▶ [AIM OF THE TASK]: Using only the records, tally the lines with "true" in them and state that total by itself.

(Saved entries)
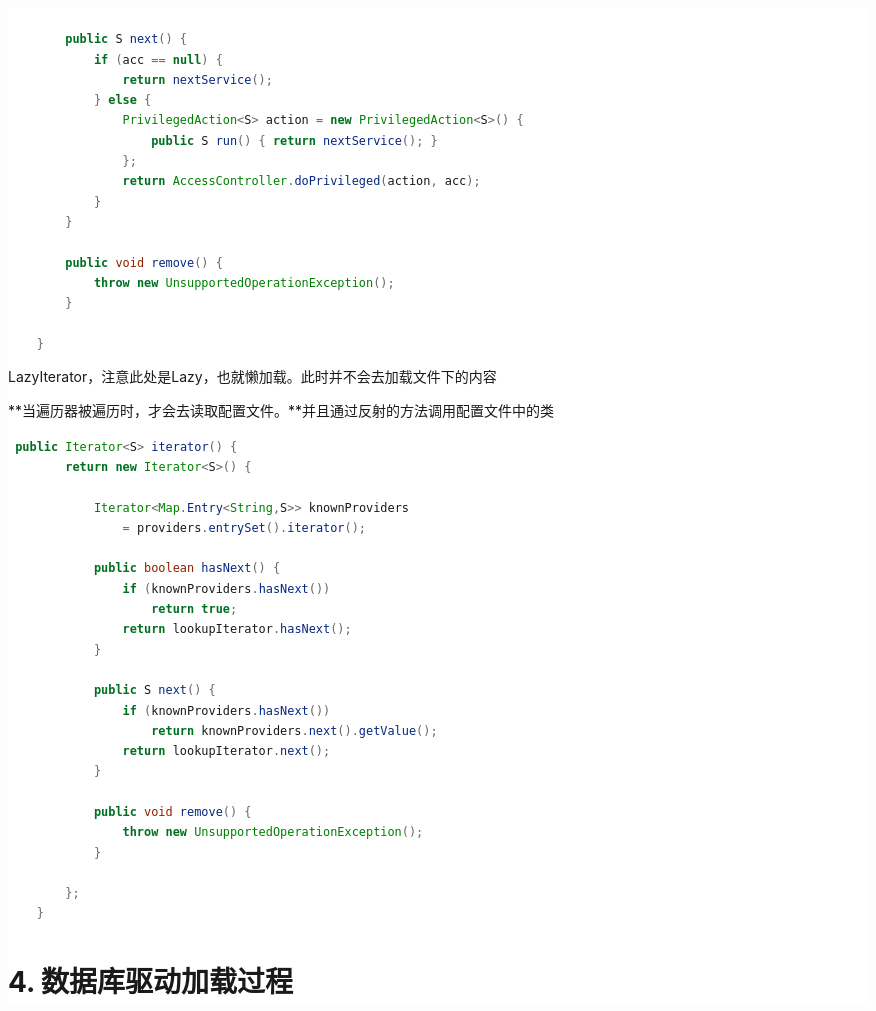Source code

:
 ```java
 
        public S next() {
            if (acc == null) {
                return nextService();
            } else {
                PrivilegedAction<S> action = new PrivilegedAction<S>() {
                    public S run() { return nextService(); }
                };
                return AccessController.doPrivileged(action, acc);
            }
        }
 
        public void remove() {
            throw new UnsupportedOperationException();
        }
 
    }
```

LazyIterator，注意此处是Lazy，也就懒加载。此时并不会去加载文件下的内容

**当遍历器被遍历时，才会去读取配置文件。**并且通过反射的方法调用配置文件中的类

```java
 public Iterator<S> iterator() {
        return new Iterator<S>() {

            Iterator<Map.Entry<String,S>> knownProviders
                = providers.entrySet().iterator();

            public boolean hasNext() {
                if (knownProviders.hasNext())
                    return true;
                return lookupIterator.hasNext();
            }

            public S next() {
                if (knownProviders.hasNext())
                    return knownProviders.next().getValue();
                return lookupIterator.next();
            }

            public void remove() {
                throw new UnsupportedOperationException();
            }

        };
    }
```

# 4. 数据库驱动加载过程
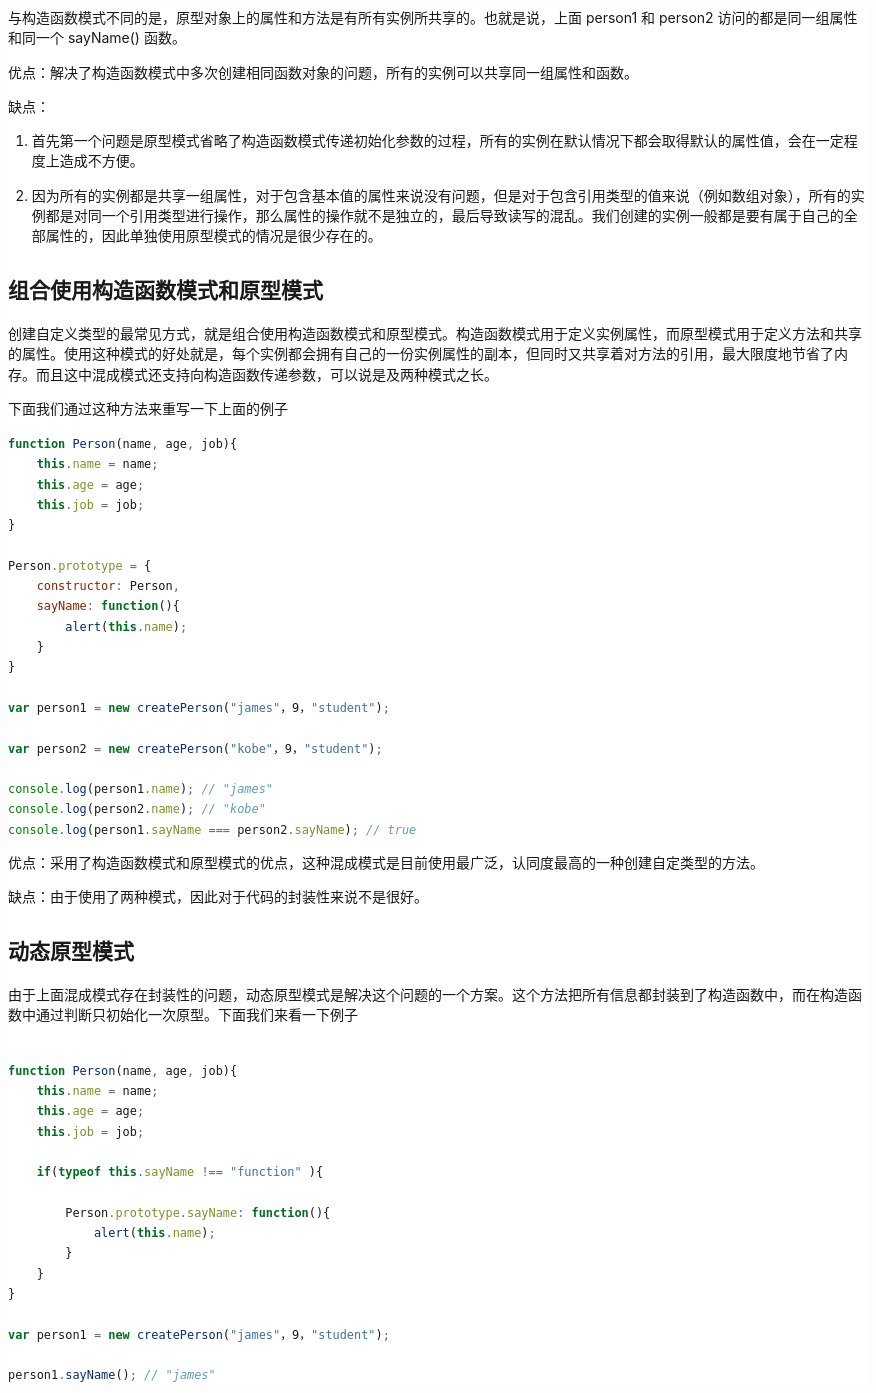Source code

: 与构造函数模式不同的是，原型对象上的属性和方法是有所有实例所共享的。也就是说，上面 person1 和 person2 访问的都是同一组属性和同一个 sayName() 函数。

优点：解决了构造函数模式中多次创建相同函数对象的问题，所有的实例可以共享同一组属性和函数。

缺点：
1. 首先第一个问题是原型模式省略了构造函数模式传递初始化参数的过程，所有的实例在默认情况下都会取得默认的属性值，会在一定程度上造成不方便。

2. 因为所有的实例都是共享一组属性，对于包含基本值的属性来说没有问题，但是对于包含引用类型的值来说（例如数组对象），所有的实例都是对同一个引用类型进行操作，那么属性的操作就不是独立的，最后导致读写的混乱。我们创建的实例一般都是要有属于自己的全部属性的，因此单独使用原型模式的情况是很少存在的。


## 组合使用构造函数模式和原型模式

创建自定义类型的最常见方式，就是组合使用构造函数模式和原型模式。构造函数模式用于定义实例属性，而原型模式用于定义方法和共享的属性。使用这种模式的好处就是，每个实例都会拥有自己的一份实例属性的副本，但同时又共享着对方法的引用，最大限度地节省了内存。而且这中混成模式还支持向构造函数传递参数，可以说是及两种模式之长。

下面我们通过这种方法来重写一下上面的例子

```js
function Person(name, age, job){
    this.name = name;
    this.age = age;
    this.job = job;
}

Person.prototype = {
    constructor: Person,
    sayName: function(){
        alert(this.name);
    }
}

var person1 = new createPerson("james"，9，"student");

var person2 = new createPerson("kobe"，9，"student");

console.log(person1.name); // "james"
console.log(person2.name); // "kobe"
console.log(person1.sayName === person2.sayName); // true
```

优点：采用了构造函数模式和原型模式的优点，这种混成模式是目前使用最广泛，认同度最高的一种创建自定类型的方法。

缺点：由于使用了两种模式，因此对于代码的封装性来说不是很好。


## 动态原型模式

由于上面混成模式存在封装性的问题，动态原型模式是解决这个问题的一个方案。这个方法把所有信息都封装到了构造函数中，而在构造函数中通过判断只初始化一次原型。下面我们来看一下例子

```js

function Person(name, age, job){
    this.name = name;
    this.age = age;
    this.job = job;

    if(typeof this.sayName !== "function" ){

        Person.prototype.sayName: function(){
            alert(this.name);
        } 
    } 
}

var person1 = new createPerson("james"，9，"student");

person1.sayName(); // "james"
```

▶ [SOLUTION FOR THIS TASK]: 2